Production-hardened RTSP audio streaming from USB microphones

lang Shell license Apache-2.0 view on GitHub →

Highlights

  • Converts USB microphones to RTSP streams at rtsp://host:8554/device-name
  • Persistent device naming across reboots via generated udev rules
  • Automatic hardware capability detection and config generation
  • Self-healing stream recovery with exponential backoff
  • Non-invasive detection that doesn't interrupt devices during discovery
  • Cron-based health checks and git-managed versioning with rollback

Background

There is a class of real-world problem (bioacoustic monitoring, wildlife research, distributed sensing, home audio) where the cheapest practical solution is “plug a USB microphone into a Raspberry Pi and have it stream RTSP.” MediaMTX is the best RTSP server available for that kind of deployment: small, well-maintained, and flexible. Turning a USB microphone into a 24/7 production stream involves quite a lot more than mediamtx.yml, though.

USB device names change on reboot. Enumeration races mean the same physical microphone can come up as hw:1,0 today and hw:2,0 tomorrow. Hardware hot-unplugs happen. Capability detection has to be automatic because the same deployment script runs against a dozen different microphone models. Silent-failure RTSP streams are the norm rather than the exception, so health checks have to be external. The existing launcher scripts covered maybe 30% of that surface area, and the other 70% was left as an exercise for the operator.

LyreBirdAudio started as that other 70% and grew into the glue layer that keeps the stream up.

What LyreBirdAudio adds

Stable device naming through generated udev rules that pin every microphone to a persistent identifier, so rtsp://host:8554/lobby-mic means the same physical device after a reboot or a hot-swap.

Prompt: Continue the LyreBirdAudio write-up on streaming USB microphones over RTSP from the point where it stops.

Listed entries:

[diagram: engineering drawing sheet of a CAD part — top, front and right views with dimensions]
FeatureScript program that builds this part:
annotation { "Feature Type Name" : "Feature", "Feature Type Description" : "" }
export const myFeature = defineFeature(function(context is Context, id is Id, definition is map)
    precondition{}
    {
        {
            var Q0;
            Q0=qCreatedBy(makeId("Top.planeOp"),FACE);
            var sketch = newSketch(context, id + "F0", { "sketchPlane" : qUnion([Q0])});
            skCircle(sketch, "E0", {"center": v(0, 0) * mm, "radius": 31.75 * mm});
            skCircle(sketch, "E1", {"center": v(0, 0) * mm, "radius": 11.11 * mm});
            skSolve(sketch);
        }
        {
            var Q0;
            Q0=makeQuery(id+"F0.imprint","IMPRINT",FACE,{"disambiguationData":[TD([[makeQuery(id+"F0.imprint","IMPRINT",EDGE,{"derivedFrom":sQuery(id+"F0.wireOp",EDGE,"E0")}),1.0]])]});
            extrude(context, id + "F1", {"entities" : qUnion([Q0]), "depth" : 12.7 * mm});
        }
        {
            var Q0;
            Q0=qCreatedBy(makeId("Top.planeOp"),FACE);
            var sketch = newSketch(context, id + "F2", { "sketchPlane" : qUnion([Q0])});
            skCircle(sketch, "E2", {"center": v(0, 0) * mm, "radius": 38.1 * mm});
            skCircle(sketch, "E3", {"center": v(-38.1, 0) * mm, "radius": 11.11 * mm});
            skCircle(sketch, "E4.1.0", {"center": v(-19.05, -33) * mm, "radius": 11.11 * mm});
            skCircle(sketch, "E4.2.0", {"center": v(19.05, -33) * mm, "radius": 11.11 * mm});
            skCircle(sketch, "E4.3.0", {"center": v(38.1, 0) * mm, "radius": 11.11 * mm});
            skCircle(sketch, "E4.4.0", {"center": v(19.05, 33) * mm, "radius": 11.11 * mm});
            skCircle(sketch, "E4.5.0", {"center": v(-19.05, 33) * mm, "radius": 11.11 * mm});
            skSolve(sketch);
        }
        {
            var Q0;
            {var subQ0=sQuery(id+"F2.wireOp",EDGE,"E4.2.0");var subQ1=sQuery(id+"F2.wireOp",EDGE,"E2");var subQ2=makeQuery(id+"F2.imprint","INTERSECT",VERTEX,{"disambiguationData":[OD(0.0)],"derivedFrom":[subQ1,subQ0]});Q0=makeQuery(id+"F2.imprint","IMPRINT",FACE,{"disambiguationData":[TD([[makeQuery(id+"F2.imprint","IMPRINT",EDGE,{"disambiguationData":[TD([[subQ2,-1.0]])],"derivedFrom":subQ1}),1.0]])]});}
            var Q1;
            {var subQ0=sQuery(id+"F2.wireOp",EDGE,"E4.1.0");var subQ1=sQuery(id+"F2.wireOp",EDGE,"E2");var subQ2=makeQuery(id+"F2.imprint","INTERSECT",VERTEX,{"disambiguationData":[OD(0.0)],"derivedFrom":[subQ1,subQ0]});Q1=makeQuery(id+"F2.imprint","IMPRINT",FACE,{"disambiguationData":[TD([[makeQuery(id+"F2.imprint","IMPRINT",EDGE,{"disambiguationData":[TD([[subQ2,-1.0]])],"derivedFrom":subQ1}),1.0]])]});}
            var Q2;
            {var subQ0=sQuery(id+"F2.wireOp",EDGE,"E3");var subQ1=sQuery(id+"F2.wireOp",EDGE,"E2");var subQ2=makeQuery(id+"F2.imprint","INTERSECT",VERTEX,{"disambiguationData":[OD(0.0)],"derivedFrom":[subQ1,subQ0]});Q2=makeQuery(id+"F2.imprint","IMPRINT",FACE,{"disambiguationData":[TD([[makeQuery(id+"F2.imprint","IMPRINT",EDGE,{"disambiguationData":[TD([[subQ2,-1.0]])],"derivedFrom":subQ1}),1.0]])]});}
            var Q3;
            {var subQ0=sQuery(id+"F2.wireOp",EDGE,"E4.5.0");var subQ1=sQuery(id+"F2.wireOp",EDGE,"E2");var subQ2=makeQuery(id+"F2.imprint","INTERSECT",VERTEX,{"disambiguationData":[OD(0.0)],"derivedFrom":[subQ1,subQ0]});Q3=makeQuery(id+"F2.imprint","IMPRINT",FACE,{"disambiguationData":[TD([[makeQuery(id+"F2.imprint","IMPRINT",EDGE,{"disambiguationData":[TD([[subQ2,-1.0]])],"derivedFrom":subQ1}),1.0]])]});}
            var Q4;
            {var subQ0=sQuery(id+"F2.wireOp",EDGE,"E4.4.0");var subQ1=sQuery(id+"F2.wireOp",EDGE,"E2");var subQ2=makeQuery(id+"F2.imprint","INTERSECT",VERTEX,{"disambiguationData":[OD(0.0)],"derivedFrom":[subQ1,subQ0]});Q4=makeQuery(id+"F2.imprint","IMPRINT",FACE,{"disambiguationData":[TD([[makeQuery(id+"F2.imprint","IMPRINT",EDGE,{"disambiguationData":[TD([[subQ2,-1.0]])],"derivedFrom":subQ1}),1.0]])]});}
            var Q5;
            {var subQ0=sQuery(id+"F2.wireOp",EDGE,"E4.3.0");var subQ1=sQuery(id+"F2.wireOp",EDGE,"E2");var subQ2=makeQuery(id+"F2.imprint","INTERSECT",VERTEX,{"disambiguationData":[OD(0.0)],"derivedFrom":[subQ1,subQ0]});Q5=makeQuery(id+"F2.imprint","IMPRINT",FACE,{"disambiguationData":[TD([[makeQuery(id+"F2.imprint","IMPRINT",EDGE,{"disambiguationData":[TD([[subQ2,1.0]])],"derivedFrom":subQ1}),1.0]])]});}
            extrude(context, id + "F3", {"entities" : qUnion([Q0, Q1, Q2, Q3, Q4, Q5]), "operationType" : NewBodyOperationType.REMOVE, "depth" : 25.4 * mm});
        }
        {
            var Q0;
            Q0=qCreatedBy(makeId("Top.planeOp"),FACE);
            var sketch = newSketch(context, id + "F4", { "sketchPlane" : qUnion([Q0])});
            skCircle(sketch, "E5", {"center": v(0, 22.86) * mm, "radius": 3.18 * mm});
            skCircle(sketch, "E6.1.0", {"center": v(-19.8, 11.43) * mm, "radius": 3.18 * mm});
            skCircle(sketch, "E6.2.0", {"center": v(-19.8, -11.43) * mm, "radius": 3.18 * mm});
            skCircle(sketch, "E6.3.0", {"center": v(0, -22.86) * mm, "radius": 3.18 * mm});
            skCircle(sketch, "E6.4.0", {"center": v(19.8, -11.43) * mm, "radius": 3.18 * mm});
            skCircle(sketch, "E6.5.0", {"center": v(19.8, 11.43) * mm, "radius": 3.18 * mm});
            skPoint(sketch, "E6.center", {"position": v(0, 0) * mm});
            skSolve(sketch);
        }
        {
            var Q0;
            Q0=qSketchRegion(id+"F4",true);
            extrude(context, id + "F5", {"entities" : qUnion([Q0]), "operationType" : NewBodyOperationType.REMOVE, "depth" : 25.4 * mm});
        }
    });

Answer area:
Non-invasive capability detection that probes each device without interrupting other active streams, reads its real sample rates and channel counts, and writes a config MediaMTX can actually serve.

A self-healing recovery loop with exponential backoff that restarts failed streams without thrashing the USB bus when a device is intermittently misbehaving.

Cron-driven health checks, because silent-failure RTSP is a real failure mode and nobody wants to discover it from a week-old gap in their recordings.

Git-managed versioning with rollback support, because “the stream stopped working after I made a change” is the most common production incident.

The project ships both an interactive wizard for hobbyists running a single Raspberry Pi and a scriptable installer for operators deploying to a dozen field devices. Same codebase, two audiences.

Design philosophy

LyreBirdAudio is the project on this site that most obviously embodies the “operational reality” theme. “Mostly works” isn’t the same as “works for a year unattended on a $35 computer,” and the difference is exactly the kind of unglamorous failure-handling work that tools like this exist to do.

The Go rewrite (lyrebirdaudio-go) packages the same design into a single static binary for environments that don’t want to run a shell-script bundle. Same logic, different distribution model.